Uma de suas lembranças é a de um dia, na Granja Uirapurú, quando, ao tentar subir em uma árvore, não conseguiu alcançá-la e ouviu de Raymundo Asfora que deveria continuar tentando todos os dias até ser capaz. “Só vim conseguir subir na árvore um tempo após a sua morte. Esse momento levo comigo para a vida, a lição de tentar, lutar até conseguir”, relembra.

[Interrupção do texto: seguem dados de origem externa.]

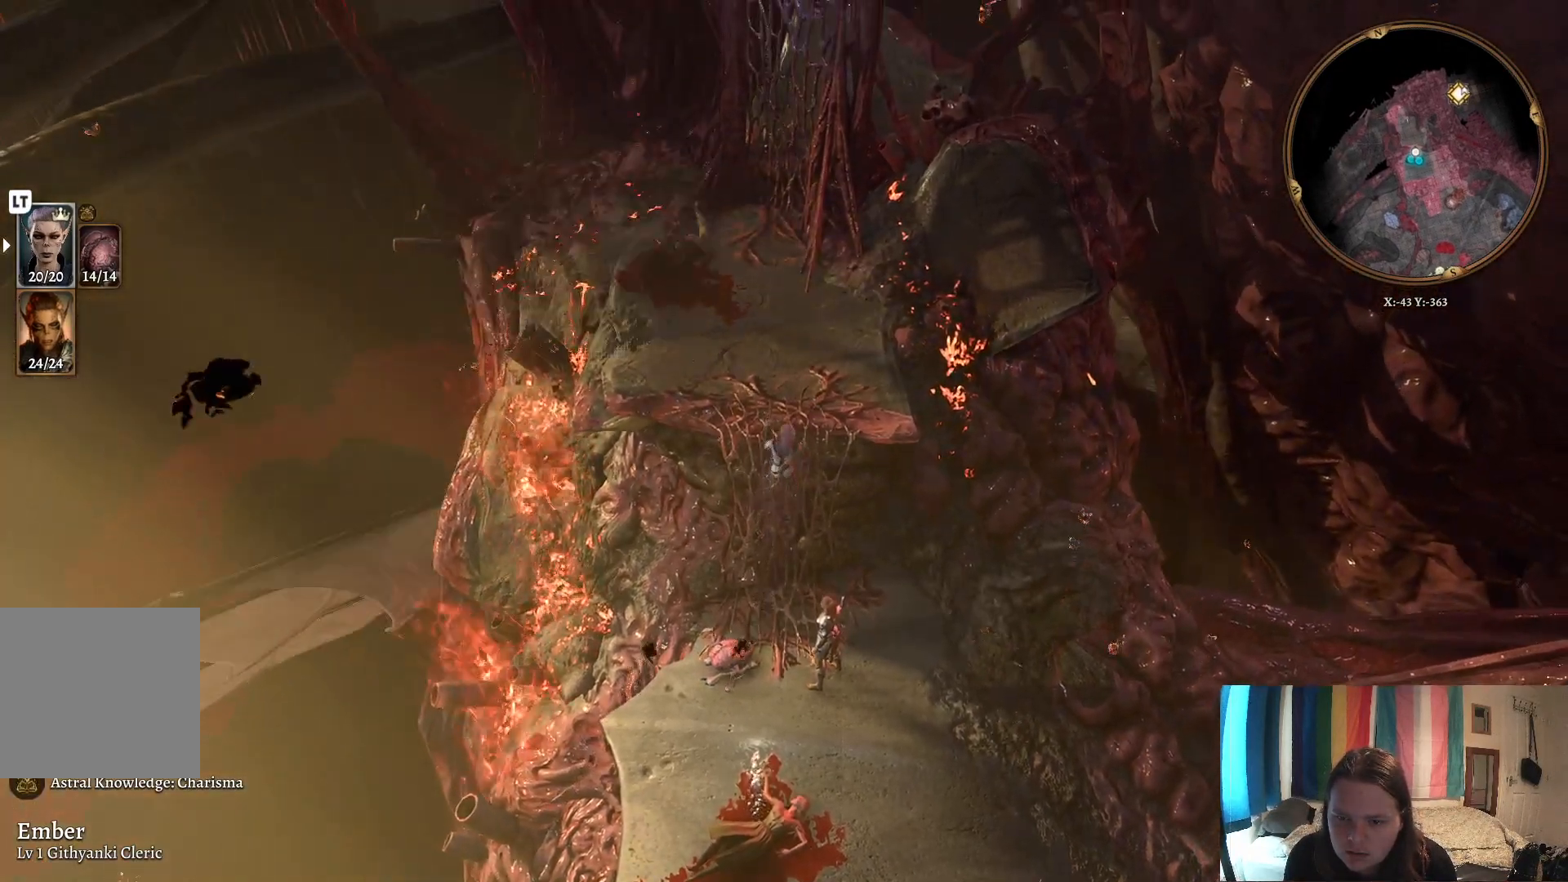
{"buttons": [], "left_stick": "up", "right_stick": "center", "events": []}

Assim como o Raymundo, Sheyner Asfora é advogado criminalista e tem no pai um exemplo para a carreira. “Como não posso seguir seus passos, sigo o seu exemplo”, afirma. Sheyner ainda relembra um dos mais famosos motes de seu pai, dito em 1982, “a morte está enganada, eu vou viver depois dela”, posto que mesmo depois de 30 anos de sua morte, Raymundo Asfora é bastante lembrado pelo país afora. “Nos Fóruns, sempre encontro com alguém que se recorda do meu pai, de seus discursos, de suas defesas”, afirma.

Raymundo Yasbeck Asfora foi encontrado morto no dia 6 de março de 1987, a nove dias de tomar posse como vice-governador da Paraíba, em sua casa, na Granja Uirapurú, em Campina Grande. A princípio as investigações da Polícia indicavam que havia ocorrido suicídio, porém, com o aprofundar das investigações chegou-se a conclusão que Asfora havia sido assassinado. A esposa de Asfora, Gilvanete Vidal de Negreiros Asfora e o motorista da família e amigo particular de Asfora, Marcelo Marcos da Silva eram suspeitos de ter cometido o crime, mas foram inocentados em um segundo tribunal de juri, que ocorreu em Campina Grande em 21 de março de 2013.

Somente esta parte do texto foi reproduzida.